El Padre Solitario


La rebeldía atacó el mundo de Joe como una ventisca a Minnesota.

Cuando ya tenía edad suficiente como para conducir un automóvil, Madeline decidió que era suficiente mayor como para dirigir su propia vida. Y esa vida no incluía a su padre.

«Debí habérmelo imaginado», diría Joe más tarde, «pero por mi vida que no lo hice». No había sabido qué hacer. No sabía cómo vérselas con narices con aretes ni con blusas apretadas. No entendía de trasnochadas ni de malas notas. Y, lo que es peor, no sabía cuándo hablar y cuándo guardar silencio.

Ella, por otro lado, lo sabía todo. Cuándo hablar a su padre: Nunca. Cuándo quedarse callada: Siempre. Sin embargo, las cosas eran al revés con su amigo de la calle, aquel muchacho flacucho y tatuado. No era un muchacho bueno, y Joe lo sabía.

No iba a permitir que su hija pasara la Nochebuena con ese muchacho.

«Pasarás la noche con nosotros, señorita. Comerá el pastel de la abuelita en la cena en su casa. Celebraremos juntos la Nochebuena».
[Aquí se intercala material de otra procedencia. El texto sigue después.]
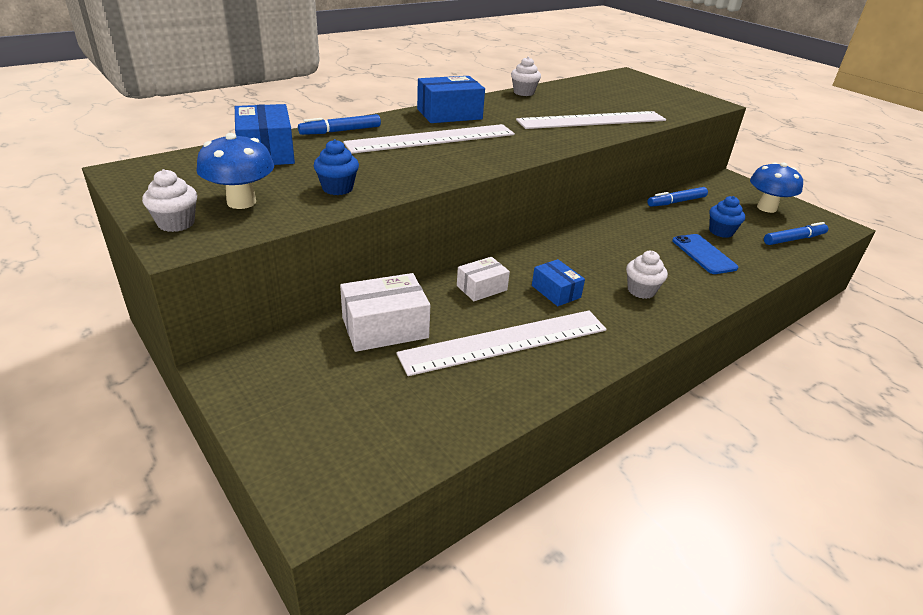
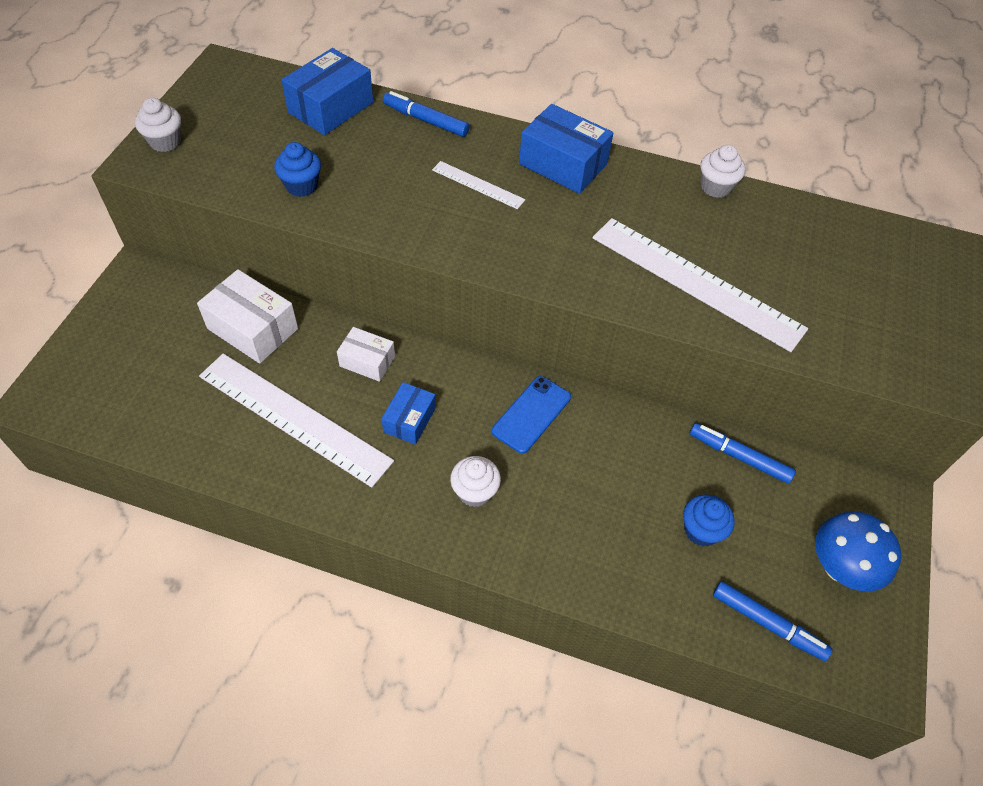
camera: 55 degrees right, 20 degrees up
blue mushroom [196,133,274,209] -> none
white ruler [343,124,515,154] -> white ruler [432,161,526,209], size x0.47
blue phone [672,234,738,274] -> blue phone moved to [491,376,571,454]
Aunque estaban sentados a la misma mesa, perecían que estaban en puntos distintos de la ciudad. Madeline jugaba con la comida sin decir palabra. La abuela trataba de hablar a Joe, pero este no estaba de humor para charlar. Una parte de él estaba furiosa; la otra parte estaba desconsolada. Y el resto de él habría dado cualquier cosa para saber cómo hablar a esta niña que una vez se había sentado en sus rodillas.

Llegaron los familiares trayendo con ellos un bienvenido final al desagradable silencio. Con la sala llena de ruidos y gente, Joe se mantuvo en un extremo y Madeline en el otro.

«Pon música, Joe», le recordó uno de sus hermanos. Así lo hizo. Pensando que sería una buena idea, se dirigió hacia donde estaba su hija: «¿Bailarías con tu papi esta noche?»

Por la forma en que ella resopló y se volvió, podría haberse pensado que le había dicho algo insultante. Ante la vista de toda la familia, se dirigió hacia a la puerta de la calle, la abrió, y se fue, dejando a su padre solo.

Muy solo.

Según la Biblia, nosotros hemos hecho lo mismo. Hemos despreciado el amor de nuestro Padre. «Cada cual se apartó por su camino» (Isaías 53.6).
Pablo va un poco más allá con nuestra rebelión. Hemos hecho más que simplemente irnos, dice. Nos hemos vuelto contra nuestro Padre. Estábamos viviendo contra Dios (Romanos 5.6).

En el versículo 10 es aun más terminante: «Éramos enemigos de Dios». Duras palabras, ¿no crees? Un enemigo es un adversario. Uno que ofende, no por ignorancia, sino con intención. ¿Nos describe esto a nosotros? ¿Hemos sido alguna vez enemigos de Dios? ¿Nos hemos vuelto alguna vez contra nuestro Padre?

Lucado, M. (2000). Lo hizo por ti (11). Nashville: Caribe-Betania Editores.

No le des más la espalda a Dios. Este es el día de mirarlo cara a cara. Tu vida será otra.